Relationship Between White Matter Glucose Metabolism and Fractional Anisotropy in Healthy and Schizophrenia Subjects
Document Type
Article
Publication Date
5-30-2020
Abstract
Decreased fractional anisotropy and increased glucose utilization in the white matter have been reported in schizophrenia. These findings may be indicative of an inverse relationship between these measures of white matter integrity and metabolism. We used 18F-fluorodeoxyglucose positron emission tomography and diffusion-tensor imaging in 19 healthy and 25 schizophrenia subjects to assess and compare coterritorial correlation patterns between glucose utilization and fractional anisotropy on a voxel-by-voxel basis and across a range of automatically placed representative white matter regions of interest. We found a pattern of predominantly negative correlations between white matter metabolism and fractional anisotropy in both healthy and schizophrenia subjects. The overall strength of the relationship was attenuated in subjects with schizophrenia, who displayed significantly fewer and weaker correlations in all regions assessed with the exception of the corpus callosum. This attenuation was most prominent in the left prefrontal white matter and this region also best predicted the diagnosis of schizophrenia.
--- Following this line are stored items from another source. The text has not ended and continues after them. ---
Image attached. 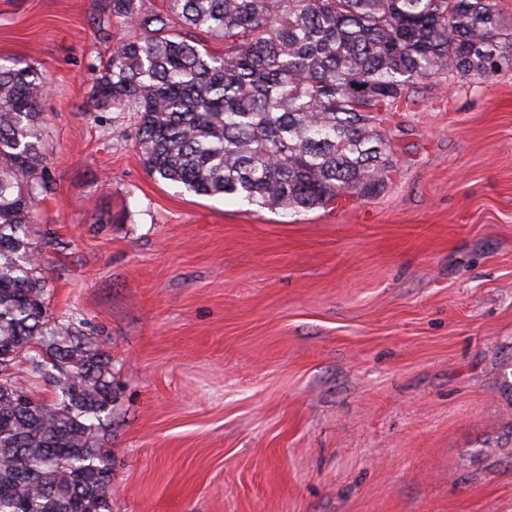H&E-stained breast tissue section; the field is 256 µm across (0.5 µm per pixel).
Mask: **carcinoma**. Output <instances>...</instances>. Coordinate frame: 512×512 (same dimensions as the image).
Instances as JSON below:
<instances>
[{"label": "carcinoma", "mask_w": 512, "mask_h": 512, "mask_svg": "<svg viewBox=\"0 0 512 512\" xmlns=\"http://www.w3.org/2000/svg\"><path fill=\"white\" fill-rule=\"evenodd\" d=\"M137 30L96 75L97 112H134L149 175L263 208L323 207L377 191L383 129L437 75L488 80L512 66L497 0H100ZM224 42L220 53L206 39ZM47 76L0 65V512H112V368L72 321L48 313L29 228L49 186L39 101ZM20 361L56 388L33 397Z\"/></svg>", "instance_id": "1"}]
</instances>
There exists an inverse relationship between the measures of white matter integrity and metabolism, which may therefore be physiologically linked. In subjects with schizophrenia, hypermetabolism in the white matter may be a function of lower white matter integrity, with lower efficiency and increased energetic cost of task-related computations.
Repository Citation
Mitelman, S. A.,
Buchsbaum, M. S.,
Christian, B. T.,
Merrill, B. M.,
Adineh, M.,
DeCastro, A.,
Buchsbaum, B. R.,
& Lehrer, D. S.
(2020). Relationship Between White Matter Glucose Metabolism and Fractional Anisotropy in Healthy and Schizophrenia Subjects. Psychiatry Research - Neuroimaging, 299.